● **Your instructions**:
Output exactly the lines from the line that has "21: (85, 52)" through the last line of the data below, with no pictures.

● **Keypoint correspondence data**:
- Opening Delimiter -
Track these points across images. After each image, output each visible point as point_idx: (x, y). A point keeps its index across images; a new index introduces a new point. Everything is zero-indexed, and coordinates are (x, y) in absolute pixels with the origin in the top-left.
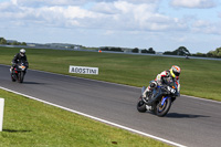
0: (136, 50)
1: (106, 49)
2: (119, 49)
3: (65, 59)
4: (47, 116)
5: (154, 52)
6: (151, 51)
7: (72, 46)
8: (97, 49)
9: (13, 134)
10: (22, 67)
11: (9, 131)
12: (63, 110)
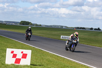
0: (92, 29)
1: (78, 28)
2: (84, 28)
3: (59, 32)
4: (50, 59)
5: (100, 30)
6: (99, 29)
7: (62, 27)
8: (74, 28)
9: (35, 66)
10: (29, 34)
11: (33, 65)
12: (58, 56)
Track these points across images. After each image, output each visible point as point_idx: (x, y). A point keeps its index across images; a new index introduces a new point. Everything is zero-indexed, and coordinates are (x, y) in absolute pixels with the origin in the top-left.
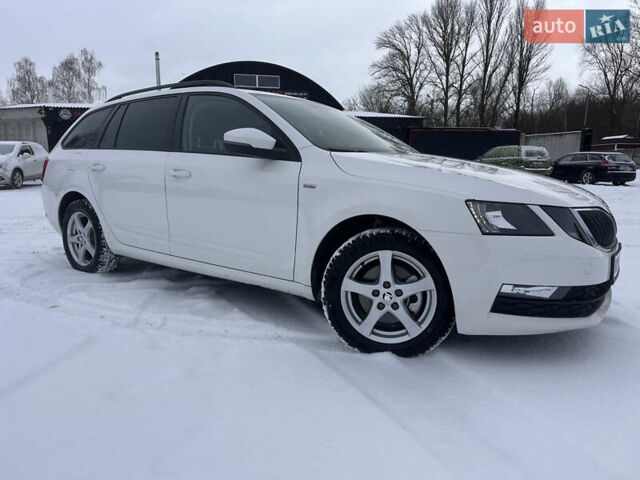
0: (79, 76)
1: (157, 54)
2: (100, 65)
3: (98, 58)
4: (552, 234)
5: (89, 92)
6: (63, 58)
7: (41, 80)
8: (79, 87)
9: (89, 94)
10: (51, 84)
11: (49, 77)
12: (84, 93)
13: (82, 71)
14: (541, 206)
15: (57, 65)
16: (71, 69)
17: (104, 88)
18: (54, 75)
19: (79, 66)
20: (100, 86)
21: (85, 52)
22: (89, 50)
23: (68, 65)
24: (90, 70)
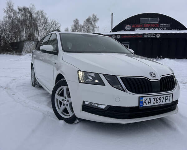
0: (91, 23)
1: (112, 14)
2: (98, 19)
3: (97, 17)
4: (105, 85)
5: (94, 29)
6: (87, 18)
7: (80, 26)
8: (91, 27)
9: (94, 30)
10: (83, 27)
11: (82, 25)
12: (92, 29)
13: (92, 22)
14: (103, 74)
15: (85, 20)
16: (89, 21)
17: (99, 27)
18: (84, 24)
19: (91, 20)
20: (97, 26)
21: (94, 15)
22: (95, 14)
23: (88, 20)
24: (95, 21)
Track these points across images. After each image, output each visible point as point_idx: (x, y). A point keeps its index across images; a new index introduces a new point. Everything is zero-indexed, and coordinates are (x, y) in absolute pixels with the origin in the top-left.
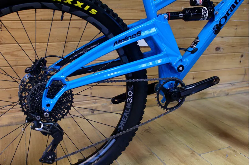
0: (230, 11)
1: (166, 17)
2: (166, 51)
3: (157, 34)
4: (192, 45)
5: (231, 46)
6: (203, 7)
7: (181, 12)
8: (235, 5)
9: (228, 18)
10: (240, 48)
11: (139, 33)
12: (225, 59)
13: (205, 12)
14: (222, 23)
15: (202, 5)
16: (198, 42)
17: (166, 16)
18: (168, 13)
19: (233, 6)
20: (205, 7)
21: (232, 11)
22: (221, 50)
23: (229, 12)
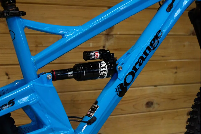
- Closing Delimiter -
● **Output of the task**:
21: (85, 52)
22: (89, 50)
23: (68, 65)
24: (90, 70)
0: (91, 23)
1: (112, 14)
2: (98, 19)
3: (97, 17)
4: (105, 85)
5: (94, 29)
6: (87, 18)
7: (80, 26)
8: (91, 27)
9: (94, 30)
10: (83, 27)
11: (82, 25)
12: (92, 29)
13: (92, 22)
14: (103, 74)
15: (85, 20)
16: (89, 21)
17: (99, 27)
18: (84, 24)
19: (91, 20)
20: (97, 26)
21: (94, 15)
22: (95, 14)
23: (88, 20)
24: (95, 21)
Track these points across images. After each image, output each visible point as point_idx: (x, y). A point keeps its index across images; a new index introduces a new point. Everything is zero-indexed, and coordinates are (x, y) in absolute pixels with the origin in the top-left.
0: (230, 11)
1: (166, 17)
2: (166, 51)
3: (157, 34)
4: (192, 45)
5: (231, 46)
6: (203, 7)
7: (181, 12)
8: (235, 5)
9: (228, 18)
10: (240, 48)
11: (139, 33)
12: (225, 59)
13: (205, 12)
14: (222, 23)
15: (202, 5)
16: (198, 42)
17: (166, 16)
18: (168, 13)
19: (233, 6)
20: (205, 7)
21: (232, 11)
22: (221, 50)
23: (229, 12)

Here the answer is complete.